Study on vibration of mistuned bladed disk with bi-periodic piezoelectric network

Abstract

The paper deals with the vibration suppression of a bladed disk structure with a piezoelectric network. The piezoelectric network without inductors has a different period (so-called bi-period) from that of the bladed disk. The research focuses on reducing amplified response or localized vibration, a phenomenon existing in bladed disks and induced by mistuning. The study is based on an electromechanical and cyclic-periodic lumped parameter model with two degrees of freedom per sector. Both mechanical mistuning and electrical mistuning have been taken into account. The modified modal assurance criterion is adopted to evaluate the ability of bi-periodic piezoelectric networks for suppressing vibration. The Monte Carlo simulation is used to calculate the modified modal assurance criterion of the system with random mistuning.
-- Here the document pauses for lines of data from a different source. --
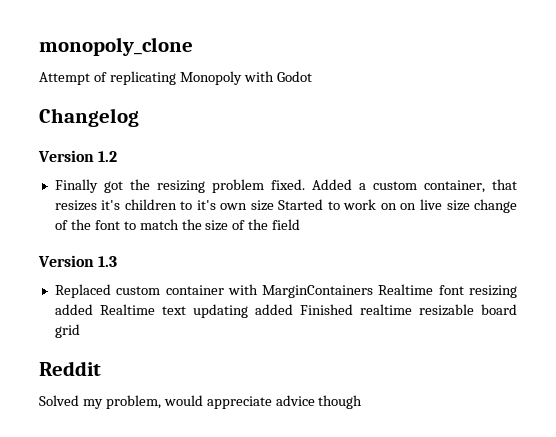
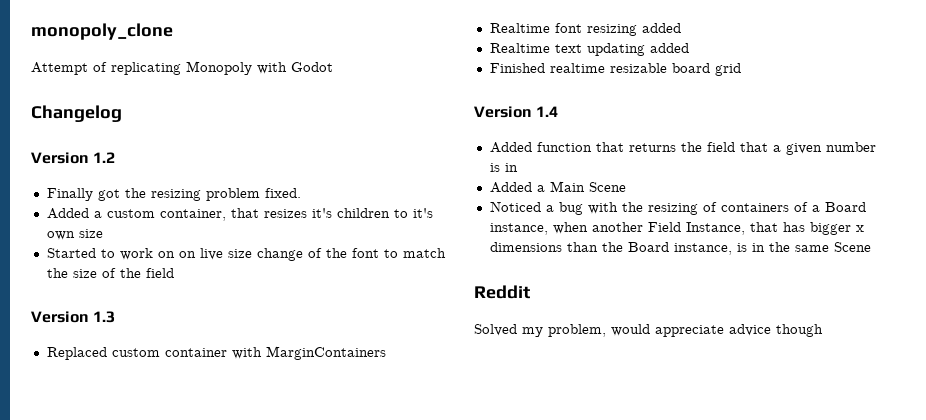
(305, 184) none -> (301, 193) //
(274, 205) none -> (103, 233) //
(374, 291) none -> (386, 353) //
(93, 309) none -> (681, 28) //
(293, 309) none -> (689, 48) //
(80, 331) none -> [474,106,559,118] [489,142,876,155] [489,163,518,172] [489,181,626,193] [489,201,866,215] [489,222,864,235] [489,242,871,255] // Version 1.4 // Added function that returns the field that a given number is in // Added a Main Scene // Noticed a bug with the resizing of containers of a Board instance, when another Field Instance, that has bigger x dimensions than the Board instance, is in the same Scene

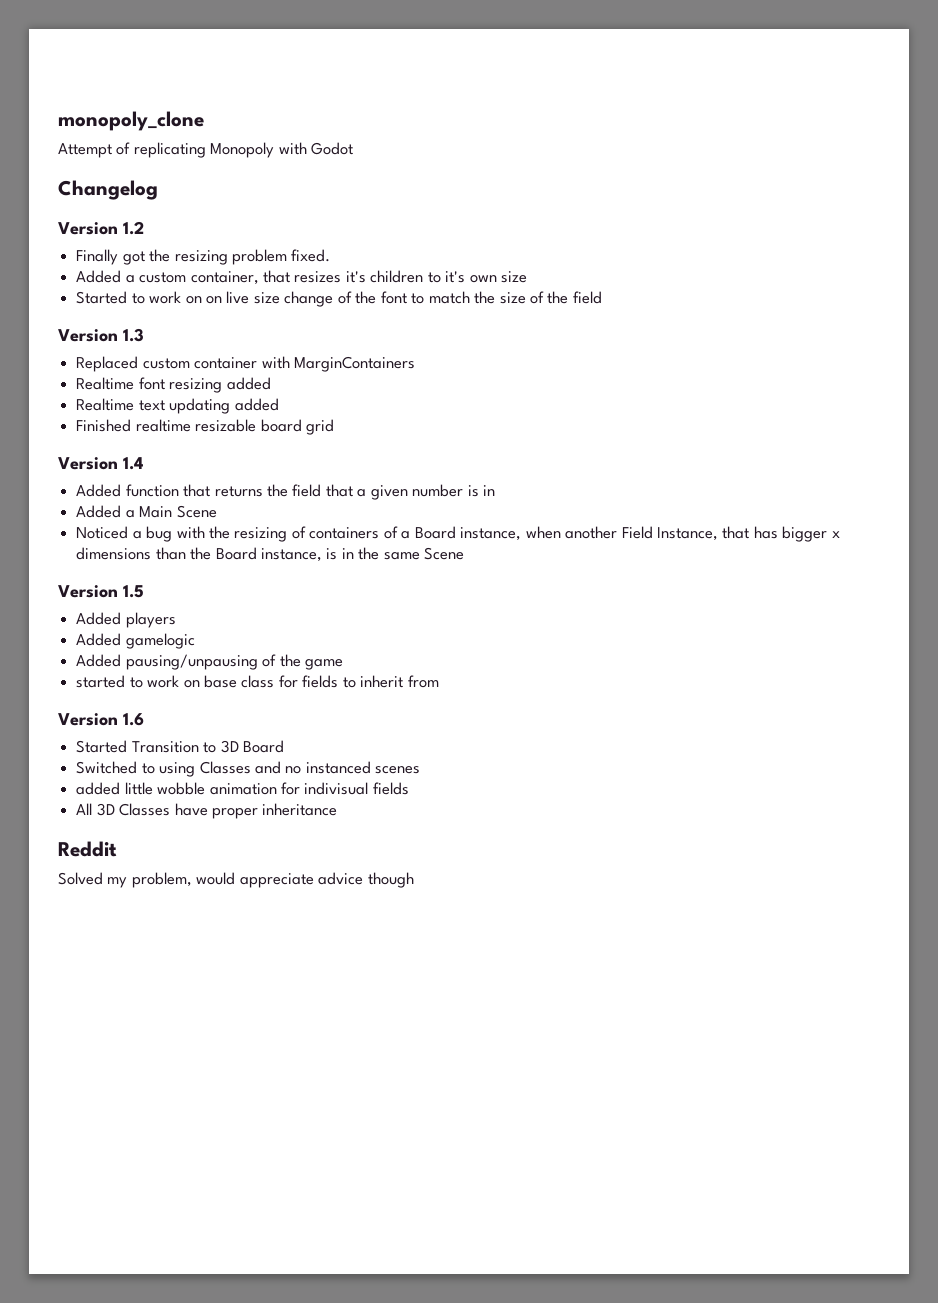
(871, 247) none -> [58,585,144,598] [76,612,176,628] [76,633,195,649] [76,654,343,670] [76,675,439,688] [58,713,144,726] [76,740,284,753] [76,761,421,777] [76,782,409,795] [76,803,338,819] // Version 1.5 // Added players // Added gamelogic // Added pausing/unpausing of the game // started to work on base class for fields to inherit from // Version 1.6 // Started Transition to 3D Board // Switched to using Classes and no instanced scenes // added little wobble animation for indivisual fields // All 3D Classes have proper inheritance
To validate the numerical results, an experiment research is also carried out. In order to perform a comparison between numerical results and experimental results, the method of equivalent blisk model is introduced to identify the lumped parameters of the experimental model. In the experiment, traveling wave excitations are simulated as dynamical loads to excite the resonant vibration of coupling bladed disks in a rotating state. The results show that with a good design, the bi-periodic piezoelectric network can effectively suppress the amplified-forced-response due to the mistuning of the system, even though there are less piezoelectric patches and electric elements in the system compared to the system with piezoelectric shunt circuits.